Китаев не ответил. Подполковник хмыкнул и приказал старшему сержанту – делопроизводителю:

– Посмотри в бумагах, кем он был на фронте?

Тот развернул жидкую картонную папку – дело Китаева, – перелистал несколько страниц и, вытянувшись, доложил:

– Последняя должность – заместитель командира разведвзвода.

– Не заместитель, а помощник, – поправил его подполковник. – У командиров взводов заместителей не бывает. Помкомвзвода, значит…

Он хмыкнул, подул на гребешок, выбивая из зубцов застрявшую соломинку, и, размахнувшись коротко, впечатал кулак в живот Китаева. Китаев охнул, складываясь пополам, стиснул зубы от боли. Подполковник засунул гребешок в карман синих диагоналевых галифе и приказал:

– В яму его!

Голос подполковника по-прежнему был насмешливым, совсем незлым, ровным, но Китаев, оглушенный ударом, не слышал его, – он пытался вытряхнуть из ушей звон и боль.

– Сейчас, товарищ подполковник, отправлю, вот только оформлю накладную по приемке… – Старший сержант засуетился.

Заключенного Китаева оформляли как товар – по обычной снабженческой накладной.
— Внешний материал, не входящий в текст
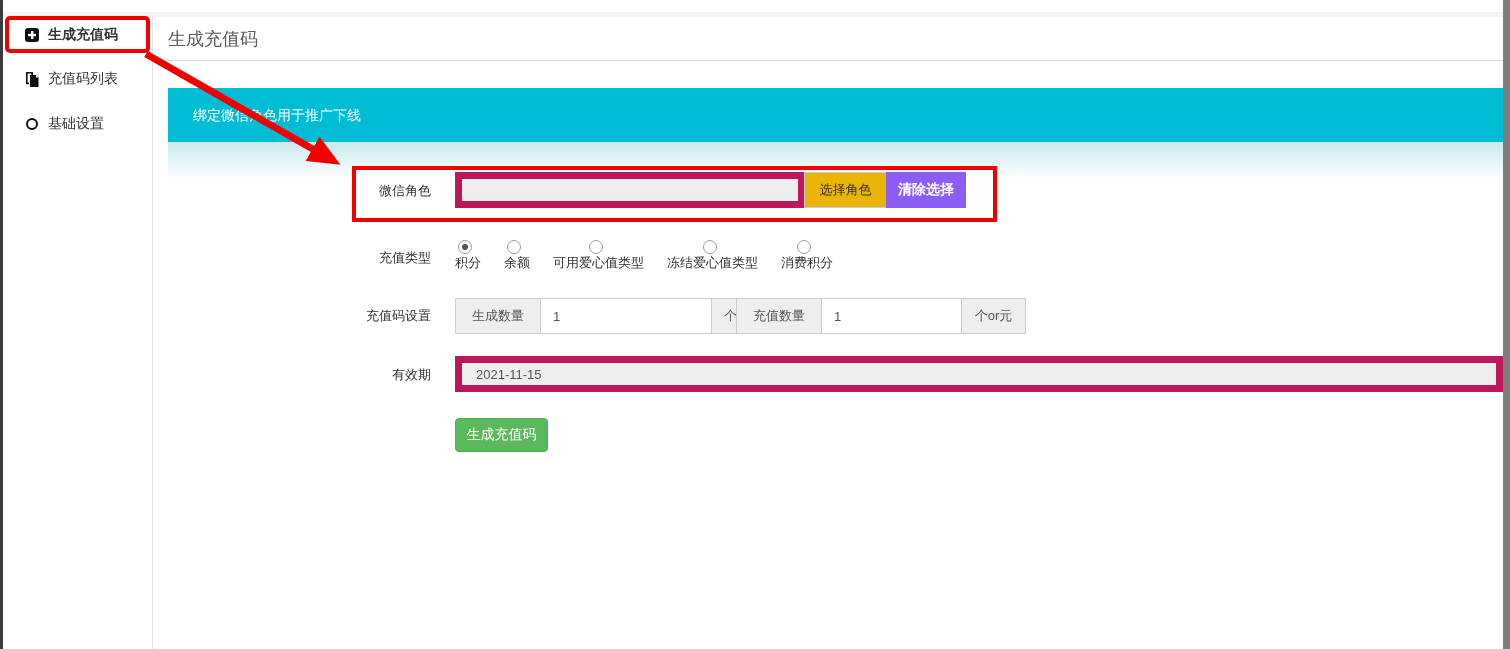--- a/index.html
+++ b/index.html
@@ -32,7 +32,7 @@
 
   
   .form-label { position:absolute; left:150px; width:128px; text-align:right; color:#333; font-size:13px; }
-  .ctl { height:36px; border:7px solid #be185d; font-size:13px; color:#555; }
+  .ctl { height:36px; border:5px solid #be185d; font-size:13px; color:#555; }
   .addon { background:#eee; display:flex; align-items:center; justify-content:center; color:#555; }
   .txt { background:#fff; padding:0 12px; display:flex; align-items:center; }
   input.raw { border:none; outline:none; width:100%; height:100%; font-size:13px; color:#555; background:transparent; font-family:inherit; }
Так оформляют доски, костыли и болты для железнодорожных шпал, пропиточный креозот, обтирочный материал и щебенку, только за паклю, доски и щебенку лагерные снабжения несли материальную ответственность, а за живого зэка нет, ибо сегодня он есть, а завтра его не будет. И никто за смерть его не ответит. Даже более – за мертвого зэка вертухаю могут выдать премию – пару-тройку червонцев или даже целую простынь – сотенную бумагу с изображением Ильича: могут расщедриться, повысить звание и пришить лишнюю лычку на погоны, а за потерянную тряпку для протирки мотора дрезины либо «студебекера» эту лычку снять либо урезать зарплату наполовину – многое чего может быть…

Оформил старший сержант доставленного из Краснодара беглеца быстро – подполковник стоял над ним и смотрел, как служака заполняет графы «накладной», кивал одобрительно, и когда старший сержант закончил заполнять бумагу, взял ее в руки, пробежался по строчкам цепким взглядом и проговорил звонко:

– В яму! Чем быстрее – тем лучше!


Это действительно была яма, вырытая в «буре» – бараке усиленного режима – и залитая водой. Китаева кинули в эту яму.

Света в яме не было, только высоко вверху, под крышей «Сура», немощно помигивала тусклая электрическая лампочка мощностью ватт в двадцать пять, не больше. Слабенькие лучи ее с трудом проникали в пространство над ямой, высвечивали его немного, но вниз не пробивались – не хватало силы.